So if you prefer to be vegan, we have no objections, as that is a very viable option to reduce your carbon footprint if you are living in a city or something, but with rare exceptions for exceptional individuals, we have now decided not to accept vegans or vegetarians on board anymore. The main reason for this is that they get excluded from a very central part of our lifestyle and this creates isolation, tension and discontent, negatively affecting the harmony of the crew.
This has nothing to do with the vegan as a person or even against veganism per se, but since fishing and communal non vegan meals are such a big part of our lifestyle, anybody joining us needs to be part of it. Vegans cannot be by definition, so they do not belong on our boat. There is an incompatibility. On the other hand, we feel bad about turning people down for not eating fish, so we are also in touch with vegan boats who sometimes take crew, don’t hesitate to ask us for their contact as we’ll be happy to redirect you toward them.
Not related with being bitten by barracudas but about diving, we have to mention that we don’t have scuba gear onboard. It would be great but considering the costs, we won’t be able to afford that for a long time…we’ve got room for storing the gear though, if anybody want to bring its own.
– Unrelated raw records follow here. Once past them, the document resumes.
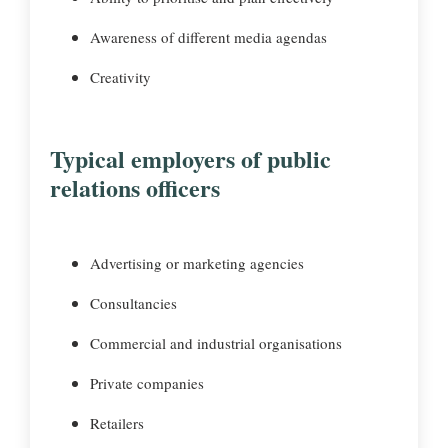
Awareness of different media agendas
Creativity
Typical employers of public
relations officers
Advertising or marketing agencies
Consultancies
Commercial and industrial organisations
Private companies
Retailers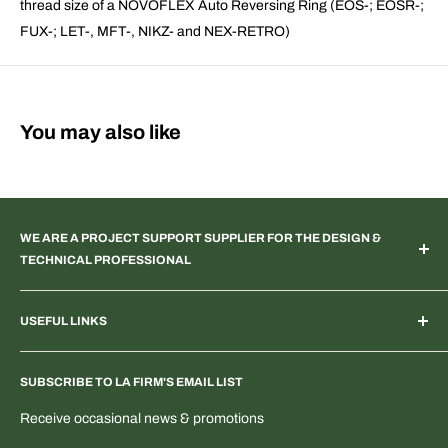
thread size of a NOVOFLEX Auto Reversing Ring (EOS-; EOSR-;
FUX-; LET-, MFT-, NIKZ- and NEX-RETRO)
You may also like
WE ARE A PROJECT SUPPORT SUPPLIER FOR THE DESIGN &
TECHNICAL PROFESSIONAL
TV & Web Broadcast | Podcast Studio | AR & VR 3D Spaces |
USEFUL LINKS
Systems Integration | Architectural | Commercial & Residential
Landscape | Museum & Gallery Display | Industrial | Scientific |
Home
Laboratory Imaging | Light & Color Measurement | Feature
SUBSCRIBE TO LA FIRM'S EMAIL LIST
Search Products & Part Numbers
Film | ENG | OEM Development | Digital & PTZ NDI Camera |
Blogs: Tech & More
Receive occasional news & promotions
Electrical Distribution
T-Shirts & Fun Stuff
We don’t have a compressor but it is always possible to fill tanks in dive shops.
Tom is certified Advanced Open Water with PADI and logged about 80 dives.
He doesn’t remember ever paying to dive…and learned scuba out of books and used it at first to clean the Ranger’s hull. He got certified by a friend in Costa Rica and dove only from cruising boats since… Most of our diving is done on breath hold. We practice and train and we’ve achieved a decent level. Tom has no problem freediving to a depth of 30m and can stay underwater more than 5 minutes.